■ Instructions to follow
Lines with "avait": pull these out of the listing below.

/---

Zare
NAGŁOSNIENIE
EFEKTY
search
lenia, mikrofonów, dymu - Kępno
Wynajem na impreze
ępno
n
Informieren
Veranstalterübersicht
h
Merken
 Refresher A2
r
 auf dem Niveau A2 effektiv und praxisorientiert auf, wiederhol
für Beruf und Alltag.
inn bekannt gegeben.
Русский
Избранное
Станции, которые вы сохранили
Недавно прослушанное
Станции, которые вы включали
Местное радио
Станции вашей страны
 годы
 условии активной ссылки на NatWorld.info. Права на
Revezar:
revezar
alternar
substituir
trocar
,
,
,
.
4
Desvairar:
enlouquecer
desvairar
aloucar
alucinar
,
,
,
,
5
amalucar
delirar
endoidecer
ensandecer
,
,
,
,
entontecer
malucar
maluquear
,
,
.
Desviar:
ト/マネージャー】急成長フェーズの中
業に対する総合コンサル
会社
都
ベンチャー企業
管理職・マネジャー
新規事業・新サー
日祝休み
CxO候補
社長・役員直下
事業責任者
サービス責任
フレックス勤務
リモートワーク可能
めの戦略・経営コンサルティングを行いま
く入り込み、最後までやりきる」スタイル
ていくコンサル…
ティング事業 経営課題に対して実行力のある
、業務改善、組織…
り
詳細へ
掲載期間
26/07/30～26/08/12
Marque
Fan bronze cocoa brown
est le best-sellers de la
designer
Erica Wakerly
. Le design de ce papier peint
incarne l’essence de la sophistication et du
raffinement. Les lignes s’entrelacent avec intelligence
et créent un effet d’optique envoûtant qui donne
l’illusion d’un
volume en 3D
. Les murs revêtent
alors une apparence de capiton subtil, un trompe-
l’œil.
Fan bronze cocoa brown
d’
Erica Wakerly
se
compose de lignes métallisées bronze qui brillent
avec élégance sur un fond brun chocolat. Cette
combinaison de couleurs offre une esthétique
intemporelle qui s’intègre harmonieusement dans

\---
/---

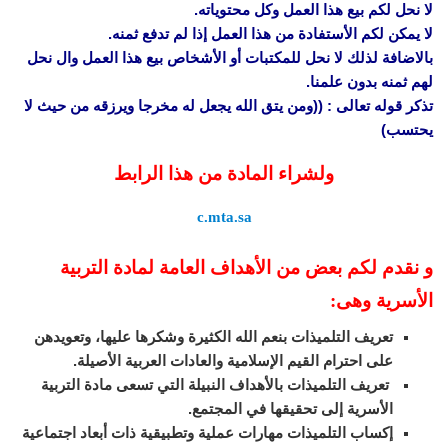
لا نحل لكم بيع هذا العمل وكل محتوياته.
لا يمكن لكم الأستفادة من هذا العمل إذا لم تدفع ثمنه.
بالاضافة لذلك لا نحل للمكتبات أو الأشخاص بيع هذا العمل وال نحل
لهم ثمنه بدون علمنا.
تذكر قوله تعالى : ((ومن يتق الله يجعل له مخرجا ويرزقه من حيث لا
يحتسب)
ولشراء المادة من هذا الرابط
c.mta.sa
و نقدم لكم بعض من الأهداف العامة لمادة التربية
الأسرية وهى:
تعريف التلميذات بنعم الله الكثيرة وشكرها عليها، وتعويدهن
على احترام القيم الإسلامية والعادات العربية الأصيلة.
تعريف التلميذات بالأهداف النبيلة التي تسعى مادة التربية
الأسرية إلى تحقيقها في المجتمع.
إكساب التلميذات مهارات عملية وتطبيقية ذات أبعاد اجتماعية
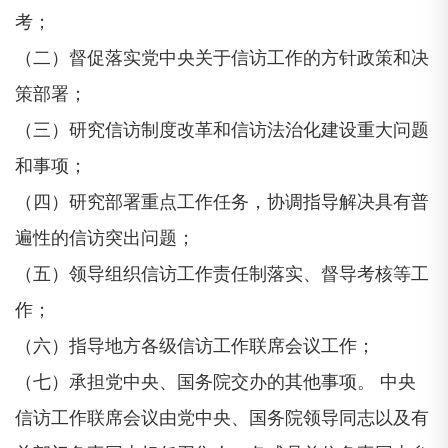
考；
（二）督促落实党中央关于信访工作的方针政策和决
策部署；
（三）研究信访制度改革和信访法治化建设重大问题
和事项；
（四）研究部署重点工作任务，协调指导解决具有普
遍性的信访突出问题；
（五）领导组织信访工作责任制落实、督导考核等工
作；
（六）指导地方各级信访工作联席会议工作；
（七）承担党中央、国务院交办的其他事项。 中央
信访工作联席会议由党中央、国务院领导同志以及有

\---
/---

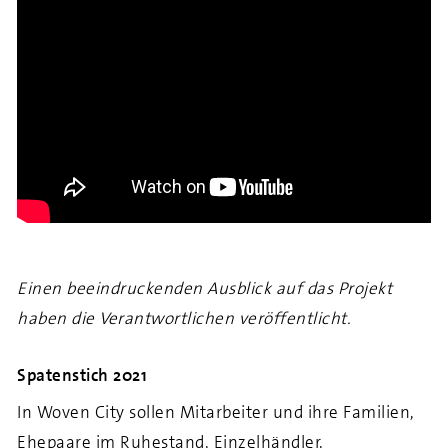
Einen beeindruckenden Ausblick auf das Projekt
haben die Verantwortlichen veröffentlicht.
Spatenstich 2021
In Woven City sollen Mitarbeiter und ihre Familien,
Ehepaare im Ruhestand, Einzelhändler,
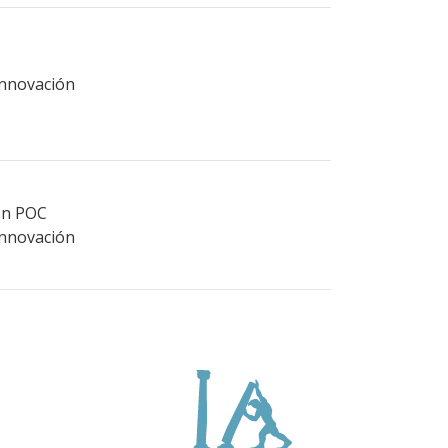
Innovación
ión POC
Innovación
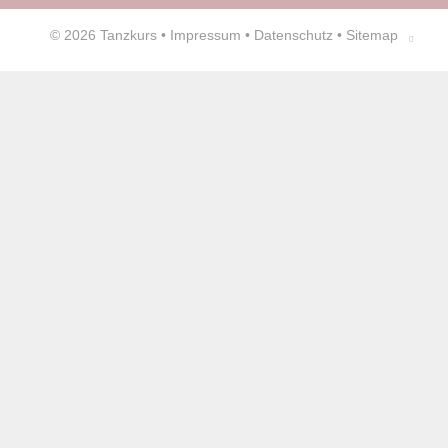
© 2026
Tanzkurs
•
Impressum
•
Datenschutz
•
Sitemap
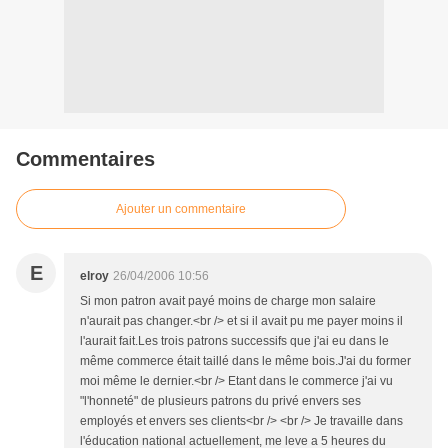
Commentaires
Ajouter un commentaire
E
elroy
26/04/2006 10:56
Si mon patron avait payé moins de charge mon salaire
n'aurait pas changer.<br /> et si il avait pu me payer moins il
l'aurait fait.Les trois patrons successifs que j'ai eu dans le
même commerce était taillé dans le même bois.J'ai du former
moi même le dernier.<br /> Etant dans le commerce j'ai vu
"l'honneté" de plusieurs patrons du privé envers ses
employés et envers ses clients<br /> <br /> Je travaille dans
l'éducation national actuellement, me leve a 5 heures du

\---

■ Response
Si mon patron avait payé moins de charge mon salaire
n'aurait pas changer.<br /> et si il avait pu me payer moins il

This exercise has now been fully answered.